Modeling perceptual discrimination of surface color using image chromatic statistics and convolutional neural networks
Takuma Morimoto, University of Oxford
[presented at the Vision Science Society Meeting 2021]
A previous study measured thresholds to discriminate colors of objects under each of three different lighting environments. Discrimination thresholds were similar for matte and glossy objects, but the orientations of the discrimination ellipses were tightly aligned with the chromatic variation of the lighting environment in which the objects were placed (Morimoto & Smithson, 2018). Using two distinct modeling approaches we analyzed the psychophysical data to reveal the potential strategies that humans used to perform the discrimination task. First, we built three hand-crafted models that discriminate objects’ colors by comparing specified chromatic statistics: (i) mean chromaticity, (ii) chromaticity of the brightest pixel, and (iii) luminance-weighted-mean chromaticity. In the second approach, we trained convolutional neural networks (CNNs), based on 38,021 images labelled either by physical ground-truth or human responses. Then, thresholds were estimated for all models using the identical staircase procedure that measured human thresholds.
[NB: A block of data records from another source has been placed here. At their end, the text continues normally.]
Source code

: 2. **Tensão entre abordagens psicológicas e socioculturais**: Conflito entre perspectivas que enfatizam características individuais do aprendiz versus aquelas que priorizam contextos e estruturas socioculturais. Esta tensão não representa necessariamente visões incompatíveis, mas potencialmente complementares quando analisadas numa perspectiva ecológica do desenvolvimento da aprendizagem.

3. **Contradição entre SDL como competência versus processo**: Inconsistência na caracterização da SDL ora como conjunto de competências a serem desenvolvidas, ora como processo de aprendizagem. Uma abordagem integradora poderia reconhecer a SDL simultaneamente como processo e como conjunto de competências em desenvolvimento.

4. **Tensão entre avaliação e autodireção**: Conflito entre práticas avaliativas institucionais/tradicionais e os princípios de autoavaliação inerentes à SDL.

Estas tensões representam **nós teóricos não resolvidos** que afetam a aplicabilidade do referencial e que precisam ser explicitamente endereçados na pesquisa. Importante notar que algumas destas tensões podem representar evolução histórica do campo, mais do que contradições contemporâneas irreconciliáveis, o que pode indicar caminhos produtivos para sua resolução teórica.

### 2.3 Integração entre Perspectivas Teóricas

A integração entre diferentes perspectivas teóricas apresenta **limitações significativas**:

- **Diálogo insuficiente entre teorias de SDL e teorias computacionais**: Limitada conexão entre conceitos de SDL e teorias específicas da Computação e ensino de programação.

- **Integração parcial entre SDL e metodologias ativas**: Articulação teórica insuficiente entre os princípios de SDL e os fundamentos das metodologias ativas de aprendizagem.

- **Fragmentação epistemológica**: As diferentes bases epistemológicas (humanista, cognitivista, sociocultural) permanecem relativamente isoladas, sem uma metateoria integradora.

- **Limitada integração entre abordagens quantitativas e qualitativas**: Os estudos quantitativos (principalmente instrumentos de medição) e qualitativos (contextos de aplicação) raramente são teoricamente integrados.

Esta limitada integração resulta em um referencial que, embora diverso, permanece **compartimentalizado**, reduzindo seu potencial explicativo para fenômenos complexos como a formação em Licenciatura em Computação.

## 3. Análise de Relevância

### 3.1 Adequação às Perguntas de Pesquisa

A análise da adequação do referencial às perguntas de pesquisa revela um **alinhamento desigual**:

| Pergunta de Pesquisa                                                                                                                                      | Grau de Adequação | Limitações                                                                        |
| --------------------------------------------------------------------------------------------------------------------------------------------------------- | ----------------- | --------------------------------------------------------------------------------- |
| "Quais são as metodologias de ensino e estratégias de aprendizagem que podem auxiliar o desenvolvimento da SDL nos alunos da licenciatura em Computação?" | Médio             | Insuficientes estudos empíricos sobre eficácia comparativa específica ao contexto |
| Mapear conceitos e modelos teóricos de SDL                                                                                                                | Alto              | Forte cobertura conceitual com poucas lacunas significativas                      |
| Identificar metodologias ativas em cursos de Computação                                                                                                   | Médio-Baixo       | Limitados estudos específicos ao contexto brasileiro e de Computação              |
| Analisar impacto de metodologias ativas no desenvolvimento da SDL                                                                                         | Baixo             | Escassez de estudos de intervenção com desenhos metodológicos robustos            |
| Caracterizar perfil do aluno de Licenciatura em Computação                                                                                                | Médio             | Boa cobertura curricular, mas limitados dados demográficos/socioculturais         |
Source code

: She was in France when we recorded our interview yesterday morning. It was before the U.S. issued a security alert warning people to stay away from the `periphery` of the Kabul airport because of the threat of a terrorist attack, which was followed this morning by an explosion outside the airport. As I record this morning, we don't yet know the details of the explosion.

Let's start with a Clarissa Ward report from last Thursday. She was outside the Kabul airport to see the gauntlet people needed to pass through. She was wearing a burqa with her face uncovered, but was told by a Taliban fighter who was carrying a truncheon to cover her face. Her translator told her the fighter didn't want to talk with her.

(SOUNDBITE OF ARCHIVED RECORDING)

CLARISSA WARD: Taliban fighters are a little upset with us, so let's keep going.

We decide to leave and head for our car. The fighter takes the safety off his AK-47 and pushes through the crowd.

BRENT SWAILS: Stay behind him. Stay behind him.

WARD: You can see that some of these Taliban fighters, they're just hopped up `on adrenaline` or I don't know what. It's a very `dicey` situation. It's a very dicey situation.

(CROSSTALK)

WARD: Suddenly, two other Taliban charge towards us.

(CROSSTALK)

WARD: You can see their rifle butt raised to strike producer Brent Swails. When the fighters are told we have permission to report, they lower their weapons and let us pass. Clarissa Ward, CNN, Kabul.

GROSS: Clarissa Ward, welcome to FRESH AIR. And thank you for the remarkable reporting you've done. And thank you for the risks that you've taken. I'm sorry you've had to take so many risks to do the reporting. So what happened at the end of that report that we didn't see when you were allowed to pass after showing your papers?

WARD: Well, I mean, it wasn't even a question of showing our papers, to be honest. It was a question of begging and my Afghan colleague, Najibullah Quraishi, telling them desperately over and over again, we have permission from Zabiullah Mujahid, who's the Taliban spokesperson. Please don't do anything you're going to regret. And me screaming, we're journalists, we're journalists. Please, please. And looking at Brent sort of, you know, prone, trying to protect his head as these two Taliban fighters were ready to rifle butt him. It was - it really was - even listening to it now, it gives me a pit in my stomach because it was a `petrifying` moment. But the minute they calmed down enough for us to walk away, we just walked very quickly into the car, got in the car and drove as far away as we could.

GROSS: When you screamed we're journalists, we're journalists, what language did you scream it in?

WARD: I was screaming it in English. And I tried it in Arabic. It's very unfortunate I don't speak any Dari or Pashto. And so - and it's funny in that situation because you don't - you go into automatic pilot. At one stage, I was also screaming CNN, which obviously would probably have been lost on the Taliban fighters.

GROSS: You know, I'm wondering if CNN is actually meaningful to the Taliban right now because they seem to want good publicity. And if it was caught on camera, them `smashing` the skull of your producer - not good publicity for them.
The first approach showed that the mean chromaticity and the luminance-weighted-mean-chromaticity models predicted human thresholds generally well, but the brightest-pixel model predicted thresholds better in some matte conditions, indicating that no tested model based on single chromatic statistics can predict thresholds consistently well across conditions. Moreover, the estimated thresholds for these models were generally higher than human thresholds. In contrast, the CNN trained on images with human responses nearly perfectly predicted human thresholds in all conditions. The CNN trained on physical ground-truth showed much lower thresholds than human thresholds. Visualizing activation maps of the CNN trained on human responses revealed that the CNN primarily looks at shaded regions of the surface that are dominated by diffuse reflections of indirect illumination and thereby provide more reliable information about surface color. Combining hypothesis-based and data-driven approaches revealed an effective strategy to separate lighting and material to reliably discriminate surface color under complex lighting environments, which humans might also use.